**Your goal**
In the text on impairment of oil and natural gas properties, how often are unproved properties reviewed for potential impairment?

**Provided text**
▼▼▼
We review our proved oil and natural gas properties for impairment when a triggering event occurs such as
downward revisions in reserve estimates or decreases in oil and natural gas prices. Proved properties are grouped by
field and undiscounted cash flow estimates are prepared based on our expectation of future commodity prices over the
lives of the respective fields. These estimates are then reviewed by an independent petroleum engineer. If the net book
value of a field exceeds its undiscounted cash flow estimate, impairment expense is measured and recognized as the
difference between its net book value and discounted cash flow. The discounted cash flow estimates used in measuring
impairment are based on our expectations of future commodity prices over the life of the respective field. Unproved oil
and natural gas properties are reviewed quarterly to assess potential impairment. The intent to drill, lease expiration
and abandonment of area are considered. Assessment of impairment is made on a lease-by-lease basis. If an unproved
property is determined to be impaired, then costs related to that property are expensed. Impairment expense results
from downward revisions in reserve estimates of proved properties and amounted to approximately $3.7 million,
$4.4 million and $3.9 million for the years ended December 31, 2009, 2008 and 2007, respectively, is included in
depreciation, depletion and impairment in the accompanying consolidated statements of operations.
▲▲▲
(Stored data entries)
▼▼▼
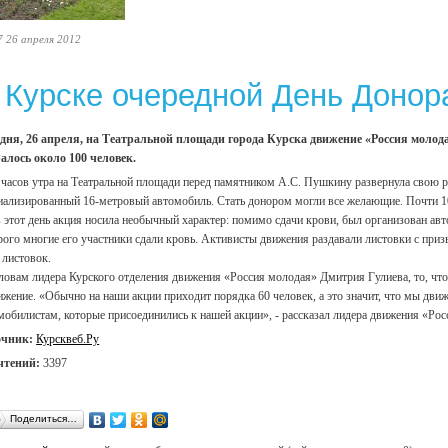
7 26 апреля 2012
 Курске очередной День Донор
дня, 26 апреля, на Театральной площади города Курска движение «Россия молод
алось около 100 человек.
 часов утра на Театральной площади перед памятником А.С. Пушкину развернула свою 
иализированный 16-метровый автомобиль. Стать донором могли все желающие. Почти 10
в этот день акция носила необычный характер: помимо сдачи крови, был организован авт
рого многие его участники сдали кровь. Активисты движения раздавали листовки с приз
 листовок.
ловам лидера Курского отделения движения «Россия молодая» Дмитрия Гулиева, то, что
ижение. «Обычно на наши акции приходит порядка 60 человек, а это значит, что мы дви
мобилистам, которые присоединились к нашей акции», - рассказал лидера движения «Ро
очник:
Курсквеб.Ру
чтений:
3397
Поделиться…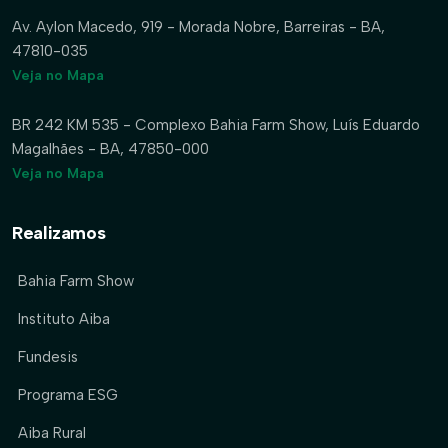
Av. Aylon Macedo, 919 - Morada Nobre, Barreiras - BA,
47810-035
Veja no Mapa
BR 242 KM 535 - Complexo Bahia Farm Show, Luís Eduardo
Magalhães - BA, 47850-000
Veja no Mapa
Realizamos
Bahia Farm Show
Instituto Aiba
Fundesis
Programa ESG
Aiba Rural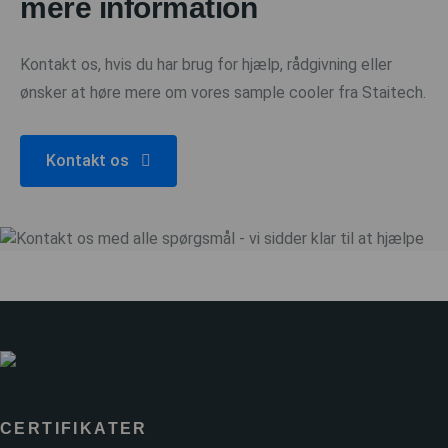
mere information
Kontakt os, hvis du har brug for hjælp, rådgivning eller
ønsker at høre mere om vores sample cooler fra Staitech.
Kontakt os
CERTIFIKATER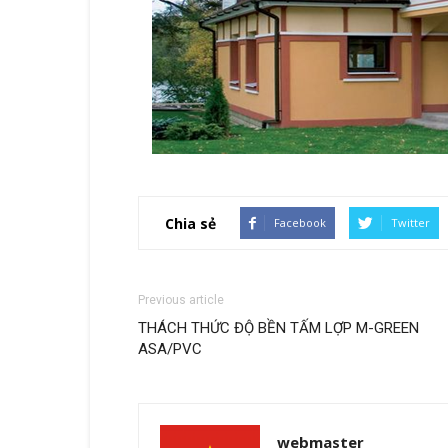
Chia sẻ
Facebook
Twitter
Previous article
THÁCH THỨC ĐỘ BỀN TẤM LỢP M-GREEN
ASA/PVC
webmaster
▲▲▲
▼▼▼
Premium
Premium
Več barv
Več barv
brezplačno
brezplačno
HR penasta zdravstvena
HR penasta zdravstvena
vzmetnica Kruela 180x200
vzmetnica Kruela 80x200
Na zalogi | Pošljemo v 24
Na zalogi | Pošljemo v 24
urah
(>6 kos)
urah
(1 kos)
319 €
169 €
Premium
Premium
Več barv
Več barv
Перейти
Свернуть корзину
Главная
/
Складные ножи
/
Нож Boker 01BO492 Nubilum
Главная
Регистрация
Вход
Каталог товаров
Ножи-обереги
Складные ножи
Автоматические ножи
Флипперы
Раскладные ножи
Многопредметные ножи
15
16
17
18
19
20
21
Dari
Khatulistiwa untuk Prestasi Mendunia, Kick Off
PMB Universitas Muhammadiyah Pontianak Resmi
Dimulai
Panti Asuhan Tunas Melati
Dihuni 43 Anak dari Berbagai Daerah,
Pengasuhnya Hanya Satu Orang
▲▲▲
**Completed task**
Quarterly.